_Page extract_:
Moreover, natural reason seems prior to the sort of Trinitarian reflections put forth by Kozinski, even by his own standards: he writes of our duty to respond to God’s gift to us with love and gratitude, and this is surely correct. Yet this presupposes an awareness of love and gratitude as the appropriately obligatory response to the phenomena of gifts and giving. And indeed, even faith itself seems possible only to those who are aware prior to the act of faith of the obligation to believe. So some moral truths are available to us, and can be properly understood and defended, in the absence of a well-worked out Trinitarianism.

Where does reflection on such moral truths begin? Not, I think, with the experience of obligation, but with our practical apprehension of goods, of aspects of human wellbeing whose desirability makes action possible. This leads to two other realizations: First, that such goods as we recognize as perfective of us are likewise perfective of others like us. Second, that such goods are multiple in nature, and not able to be pursued, by any of us, in an all-encompassing way. Choices are thus necessary between good options, and it is in thinking reasonably through our choices about goods that we experience the phenomenon to which Kozinski points, that of obligation.

_Problem_:
Retype the passage on natural reason and moral obligation between "Moreover, natural reason" and "well-worked out Trinitarianism.", inclusive.

_Information shown_:
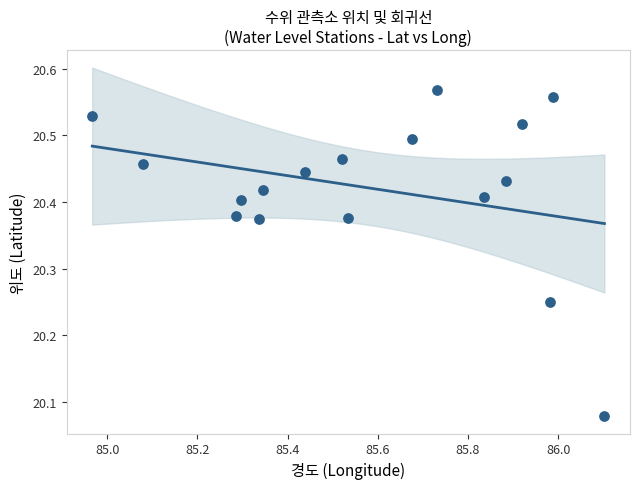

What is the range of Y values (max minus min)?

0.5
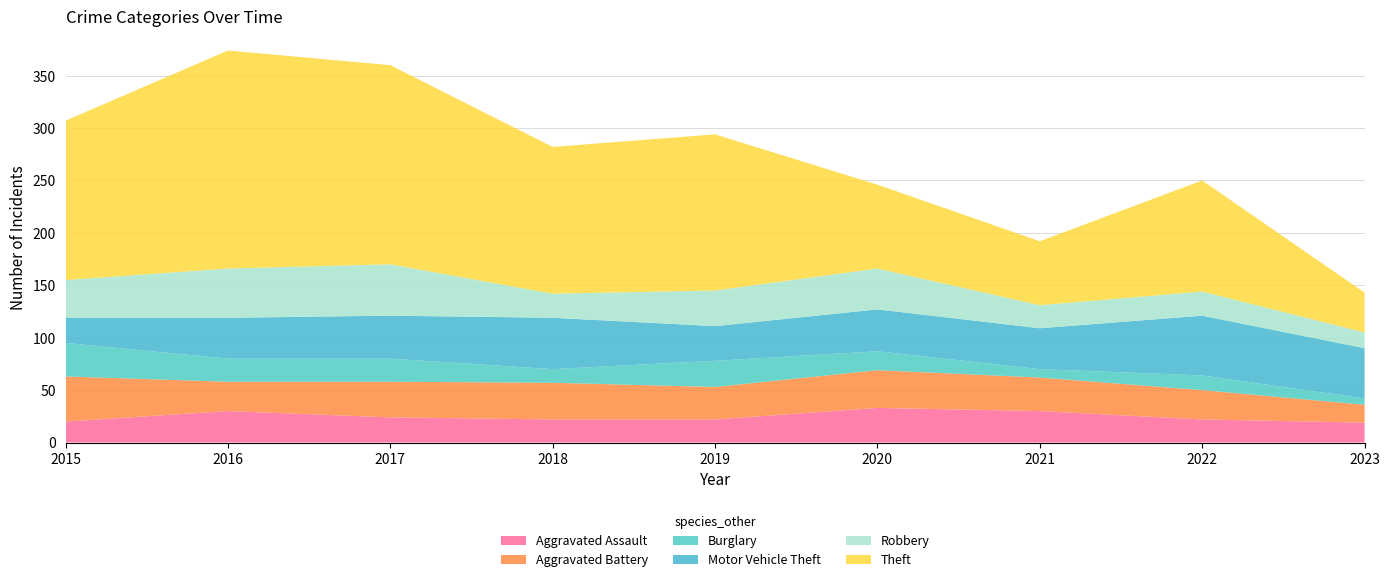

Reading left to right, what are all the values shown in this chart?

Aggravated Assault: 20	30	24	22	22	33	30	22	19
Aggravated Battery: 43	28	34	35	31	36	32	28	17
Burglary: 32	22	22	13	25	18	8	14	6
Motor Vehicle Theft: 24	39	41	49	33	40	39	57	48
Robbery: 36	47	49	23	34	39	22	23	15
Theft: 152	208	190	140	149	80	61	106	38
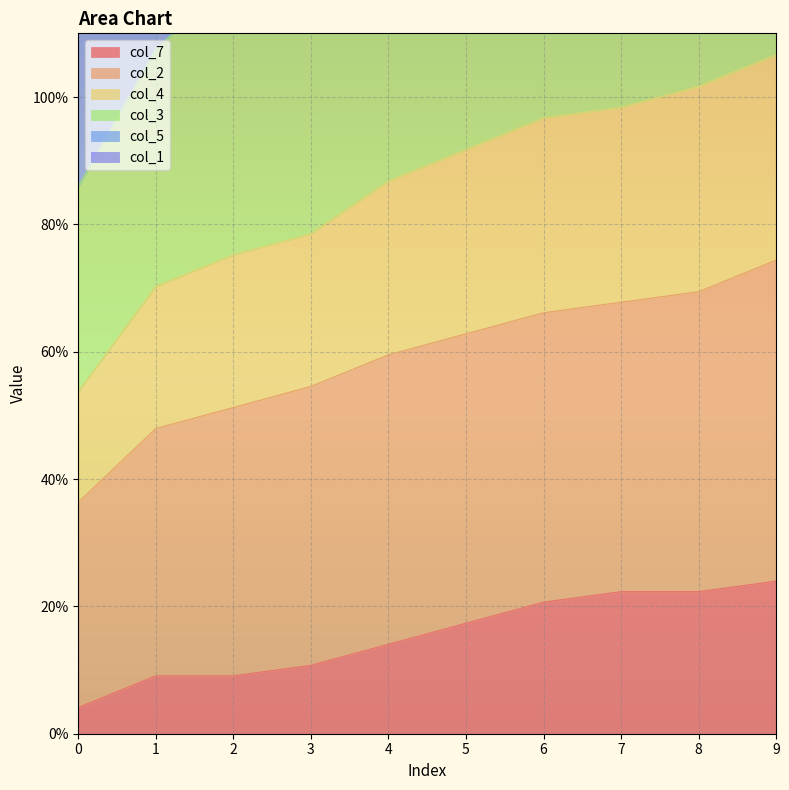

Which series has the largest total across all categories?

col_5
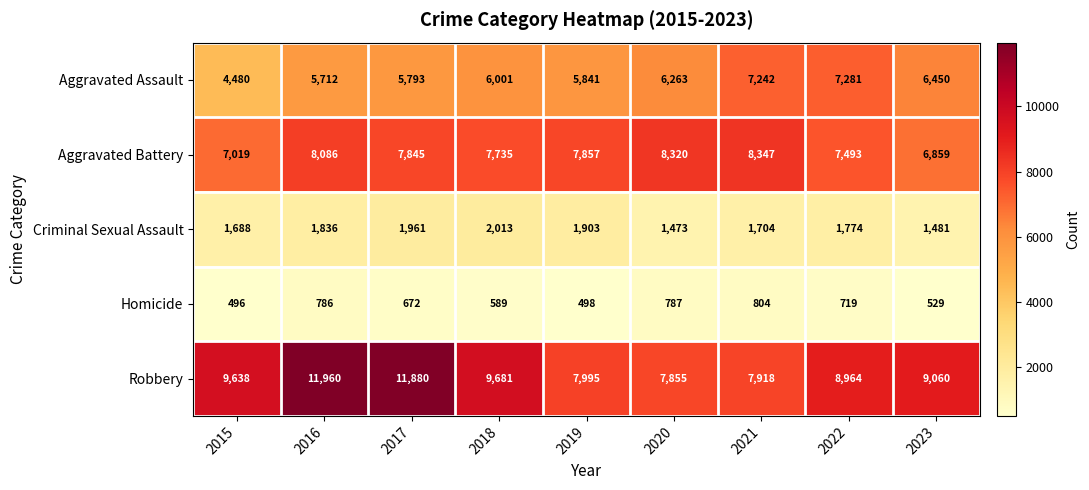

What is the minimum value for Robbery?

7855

_Result for this task_:
Moreover, natural reason seems prior to the sort of Trinitarian reflections put forth by Kozinski, even by his own standards: he writes of our duty to respond to God’s gift to us with love and gratitude, and this is surely correct. Yet this presupposes an awareness of love and gratitude as the appropriately obligatory response to the phenomena of gifts and giving. And indeed, even faith itself seems possible only to those who are aware prior to the act of faith of the obligation to believe. So some moral truths are available to us, and can be properly understood and defended, in the absence of a well-worked out Trinitarianism.